I have been using PGI version 14.9 on an Intel Xeon E5-2680 (v2) system with 40 threads without any problems. I recently expanded the input file to have 10 more real*8 parameters and 10 more integer parameters. Their default values are all zeros. This code worked in serial and parallel mode. The other day I set the first new parameter (call it sw80) to a non-zero value. The code would hang when running in parallel, but would work in serial mode.
The code runs in parallel when compiled with gfortran. I did a lot of different experiments with different compilations, and here is a summary:
command: pgf90 -Mextend -mcmodel=medium -O2 -o fred_pgi fred.for
result: runs when sw80 is both zero and non-zero
command: pgf90 -Mextend -mcmodel=medium -O2 -mp -o fred_pgi_par fred.for
result: runs when sw80=0.0, hangs otherwise
command: pgf90 -Mextend -mcmodel=medium -O2 -mp -Mbounds -o fred_pgi_par_bounds fred.for
result: runs in parallel (but slowly) when sw80 is zero and nonzero
command: pgf90 -Mextend -mcmodel=medium -O1 -mp -o fred_pgi_par_O1 fred.for:
result: runs in parallel for all values of sw80
command: gfortran -ffixed-line-length-132 -O2 -mcmodel -o fred_gfort fred.for
result: runs for all values of sw80, gives same results as fred_pgi
command: gfortran -ffixed-line-length-132 -O2 -mcmodel=medium -fopenmp -o fred_gfort_par fred.for
result: runs in parallel for all values of sw80.

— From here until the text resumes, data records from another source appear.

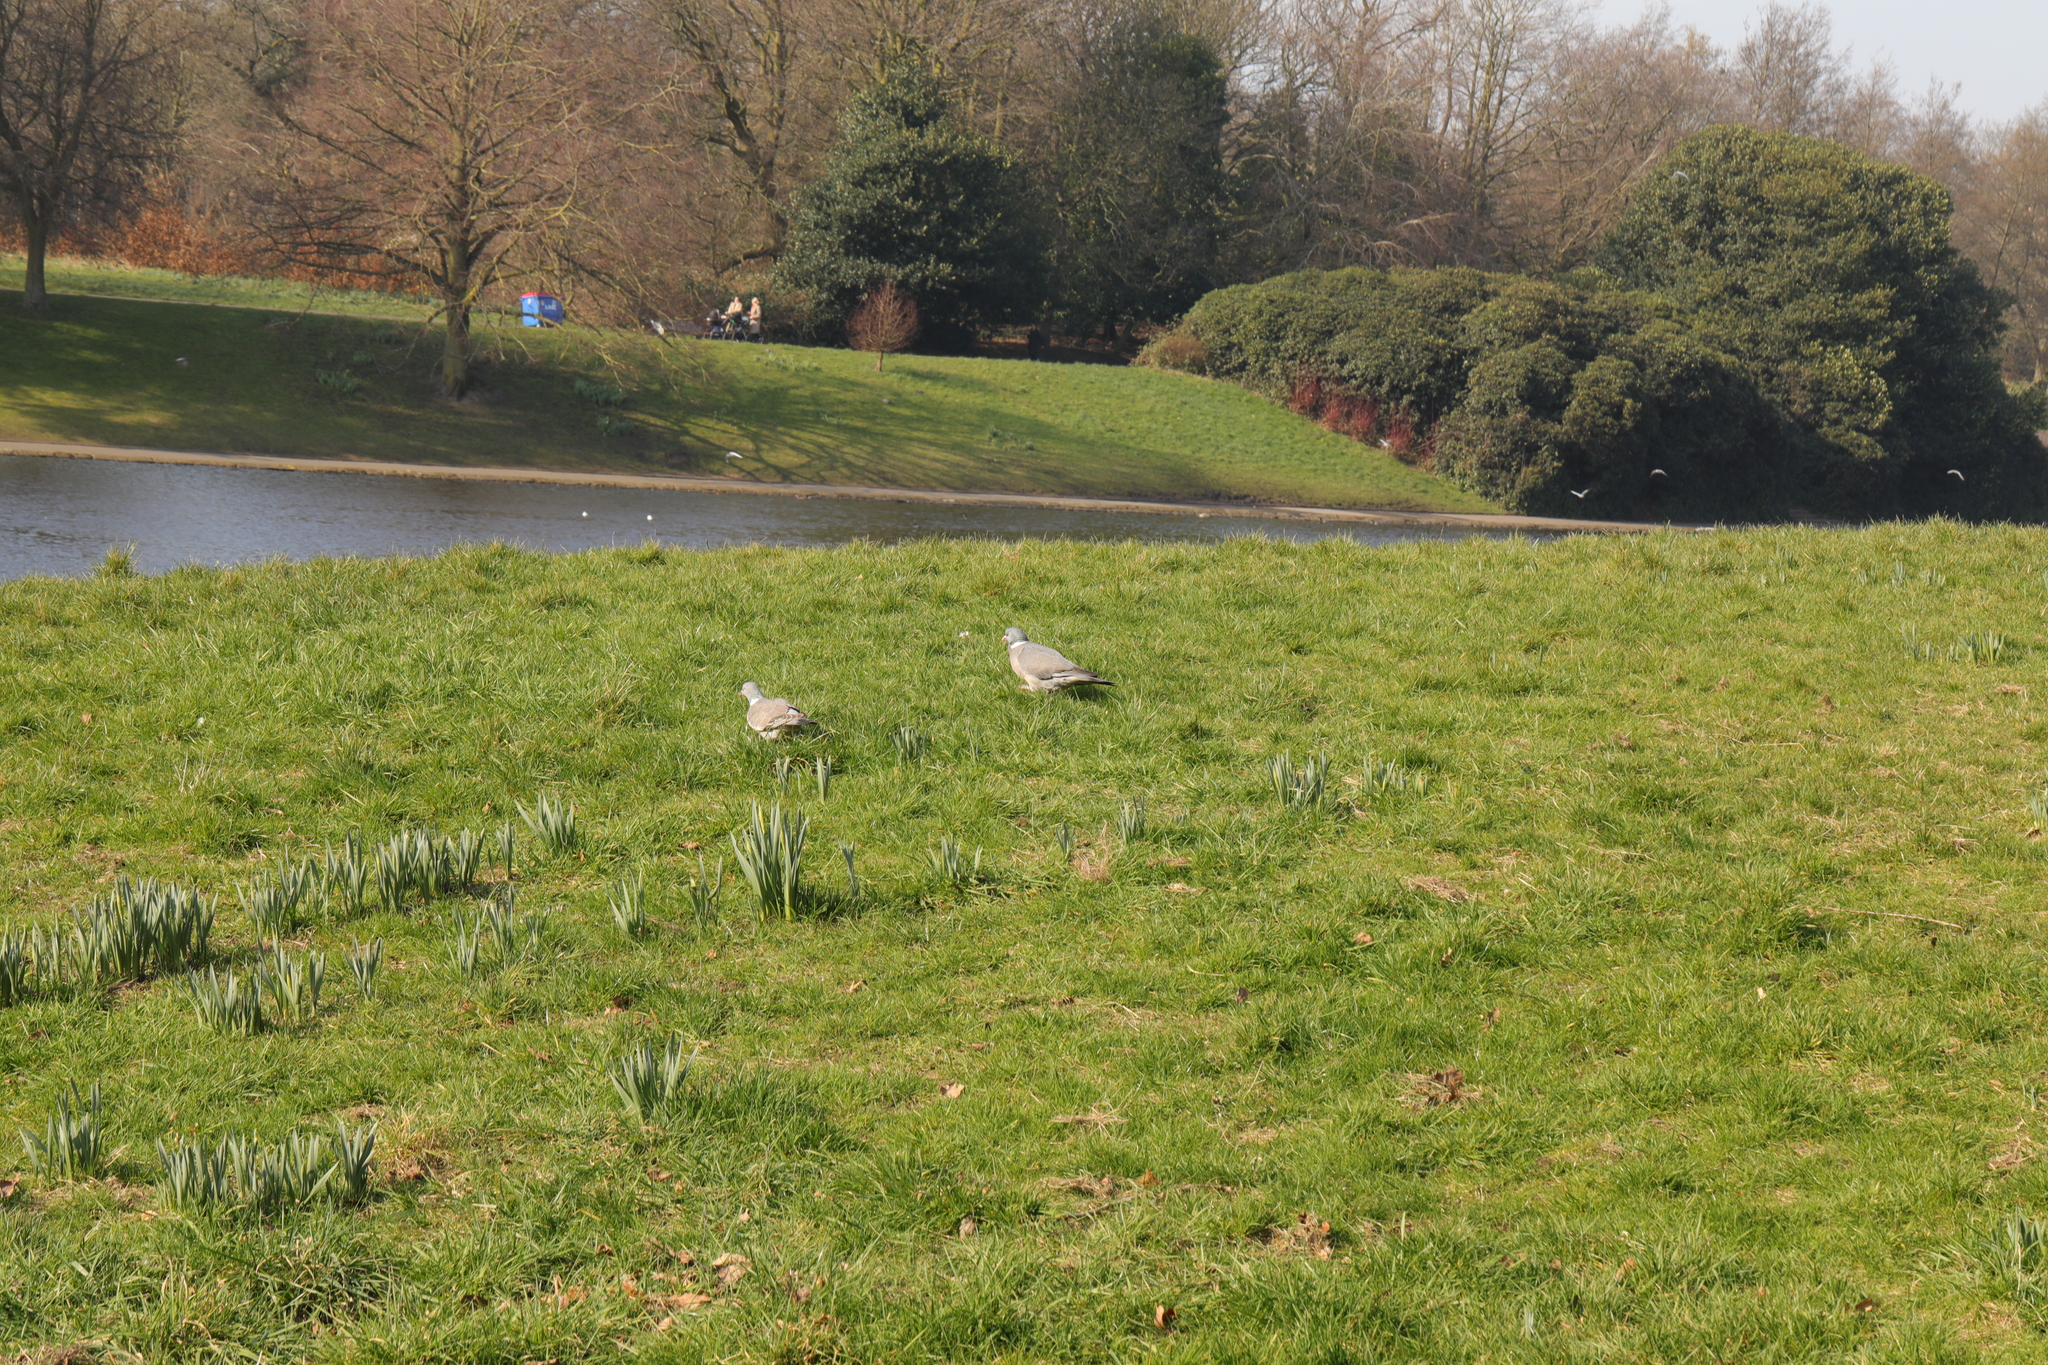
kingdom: Animalia
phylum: Chordata
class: Aves
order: Columbiformes
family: Columbidae
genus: Columba
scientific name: Columba palumbus
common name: Common wood pigeon
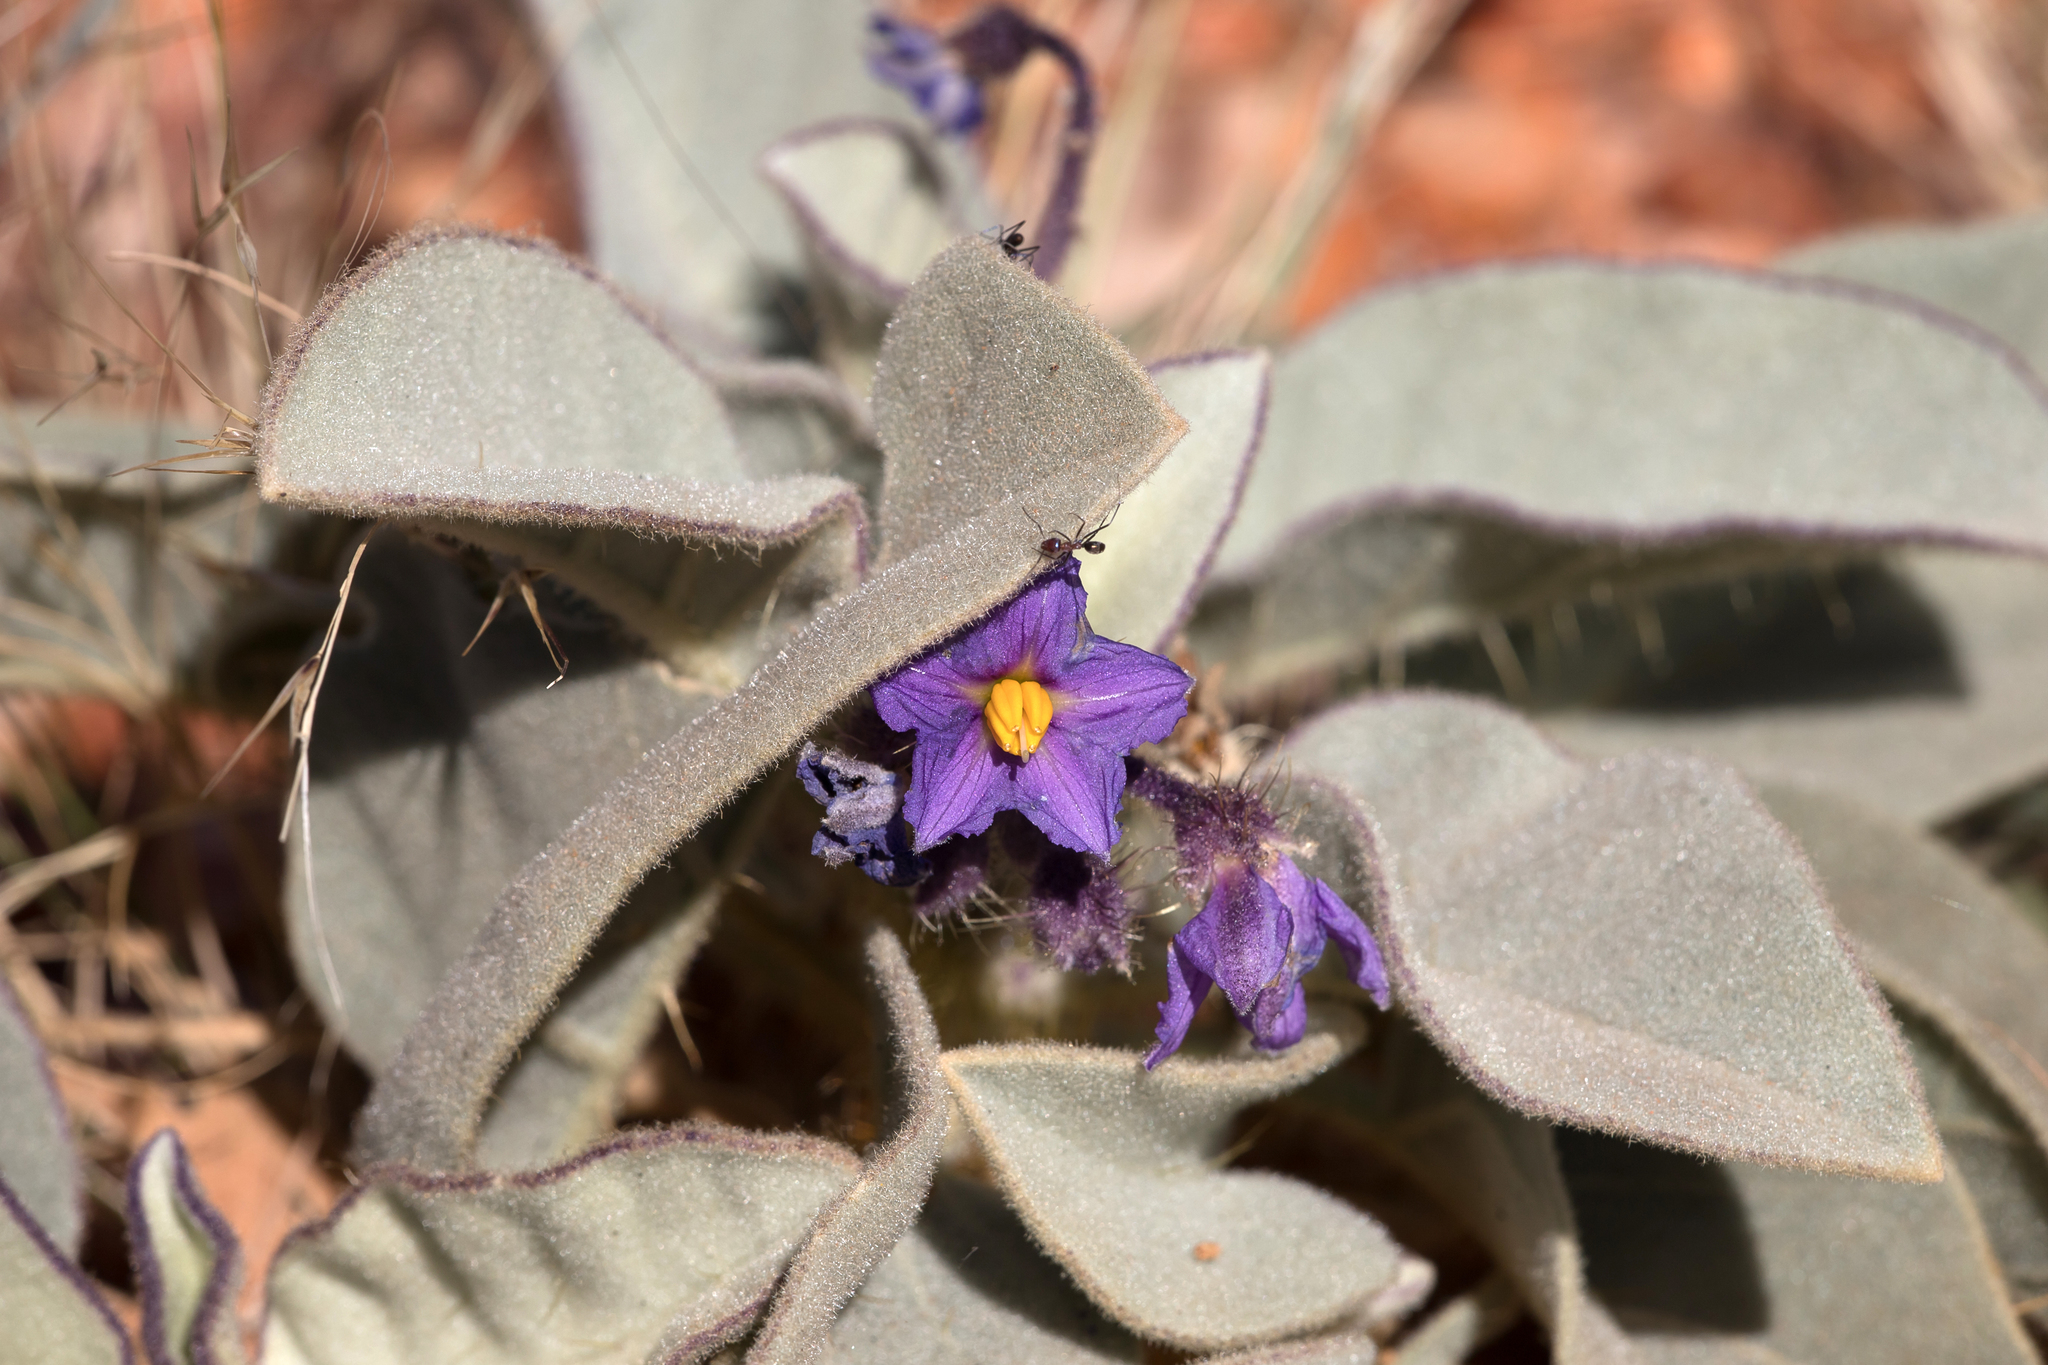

The code seems to run fine in serial mode, whether it is compiled using PGI or gfortran. I can use -O3 for PGI and -O2 for gfortran and get similar results (gfortran messes up when I try to use -O3). I used the bounds-check option and did not find any instance of an out-of-bounds array index. It also runs in parallel mode when compiled with gfortran. The fact that the code runs in parallel when compiled with PGI and the bounds checking option turned on, but not when it is turned off seems to point with a problem with the compiler.
I believe I have located the point in the code where things go bad. When sw80 is not zero, an array with length 8 is populated with nonzero values in the subroutine where most of the action is. If I then set that array back to zero values after the array is filled, the parallel code runs normally (although with incorrect results).
When I say the code “hangs” that is not quite 100% true. I inserted a write statement in the routine where the error seems to be, and the code does seem to enter and leave that subroutine. However, things that are suppose to happen after that subroutine do not happen. The subroutine is entered a few more times, then the code actually does hang, as the “I’m in this subroutine” messages stop.
The parallel code fails even when using 1 thread (if compiled with the -mp option and O2 or O3 optimization).
I can send over the code for someone to look at.